Studio album by Böhse Onkelz
- Released: 28 February 2020
- Genre: Hard rock
- Length: 55:03
- Label: Mataploz
- Producer: Böhse Onkelz; Michael Mainx;

Böhse Onkelz chronology
| Memento (2016) | Böhse Onkelz (2020) |  |

= Böhse Onkelz (album) =

Böhse Onkelz (stylized in all-lowercase on the cover) is the 17th studio album of the German hard rock band Böhse Onkelz. The album is named after the band itself and was released on 28 February 2020. It is the second studio album after their comeback in 2014 and was published by the band-owned label Matapaloz.

== Content ==
On the album, the band looks back on its 40-year-long history since its inception in 1980. The song "Kuchen und Bier" deals with this topic especially. There are songs about relationships ("Des Bruders Hüter") and social criticism ("Du hasst mich! Ich mag das!" and "Rennt!"). The "Prolog" is spoken by German actor Ben Becker.

== Reception ==
Manuel Berger of laut.de gave the album 2 of 5 points. It would only contain topics that had been covered by the band for decades and from each the band could make a best-of alone. Especially drums and guitars would sound very uninspired throughout the whole album. The songs themselves are mostly filling material, standard songs and copies of older songs, mostly without any creativity. Only the songs "Kuchen und Bier" and "Die Erinnerung tanzt in meinem Kopf" were given positive reviews.

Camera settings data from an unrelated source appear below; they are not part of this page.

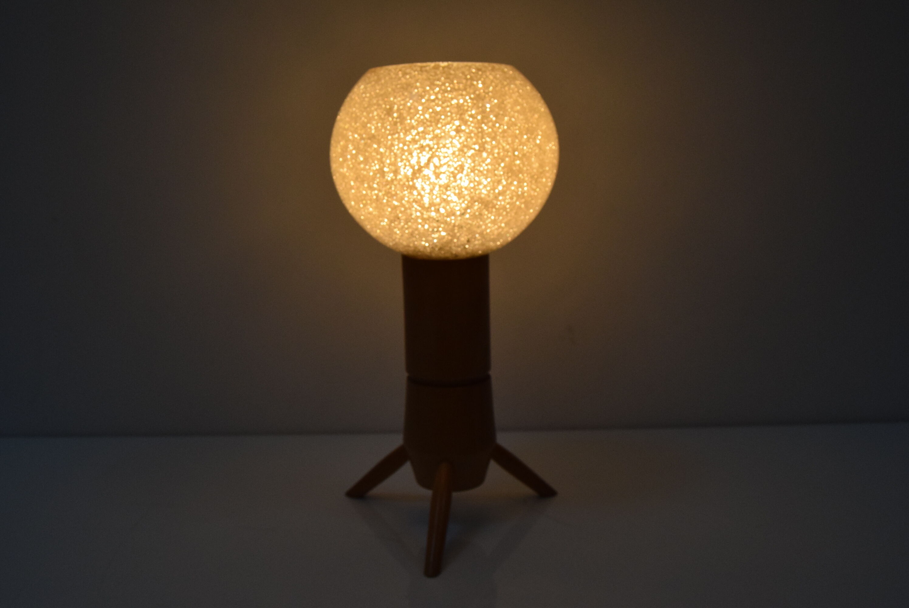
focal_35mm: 36
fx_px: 910
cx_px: 454
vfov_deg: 36.9
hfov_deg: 53.1
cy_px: 304
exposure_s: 1/320
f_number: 9
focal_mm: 24
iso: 1600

The music magazine Metal Hammer awarded the album 6.5 of 7 points. Author Matthias Weckmann describes the songs as sharp-edged, rocking, introvert, self-ironic, dashing, demanding and gleeful. They aren't as experimental as on the predecessor but they're full of the attitude that rocked this country for the last 40 years. The song "Wie aus der Sage" is recommended highly.

== Track listing ==
1. "Prolog" (Engl. "Prologue") – 0:34
2. "Kuchen und Bier" ("Cake and beer") – 4:30
3. "Des Bruders Hüter" ("Brother's keeper") – 4:22
4. "Ein Hoch auf die Toten" ("A toast for the dead") – 4:19
5. "Prawda" ("Truth") – 4:14
6. "Saufen ist wie Weinen" ("Drinking is like crying") – 4:28
7. "Wie aus der Sage" ("Like a myth") – 5:13
8. "Du hasst mich! Ich mag das!" ("You hate me! I like that!") – 4:12
9. "Rennt!" ("Run!") – 4:46
10. "Wer schön sein will muss lachen" ("You have to laugh to be beautiful") – 5:41
11. "Der Hund den keiner will" ("The dog nobody wants") – 3:30
12. "Flügel für dich" ("Wings for you") – 4:29
13. "Die Erinnerung tanzt in meinem Kopf" ("The memory is dancing in my head") – 4:45

== Personnel ==
- Kevin Russell – vocals
- Stephan Weidner – additional vocals, bass guitar
- Matthias Röhr – guitar
- Peter Schorowsky – drums
- Michael Mainx – acoustic guitar
- Vincent Roehr – strings arrangement
- Ben Becker – spoken words

==Charts==

===Weekly charts===

| Chart (2020) | Peak position |
|---|---|
| Austrian Albums (Ö3 Austria) | 1 |
| German Albums (Offizielle Top 100) | 1 |
| Spanish Albums (PROMUSICAE) | 95 |
| Swiss Albums (Schweizer Hitparade) | 1 |

===Year-end charts===

| Chart (2020) | Peak position |
|---|---|
| Austrian Albums (Ö3 Austria) | 29 |
| German Albums (Offizielle Deutsche Charts) | 2 |
| Swiss Albums (Schweizer Hitparade) | 68 |

== Certifications ==

| Region | Certification | Certified units/sales |
| Germany (BVMI) | Gold | 100,000^{‡} |
^{‡} Sales+streaming figures based on certification alone.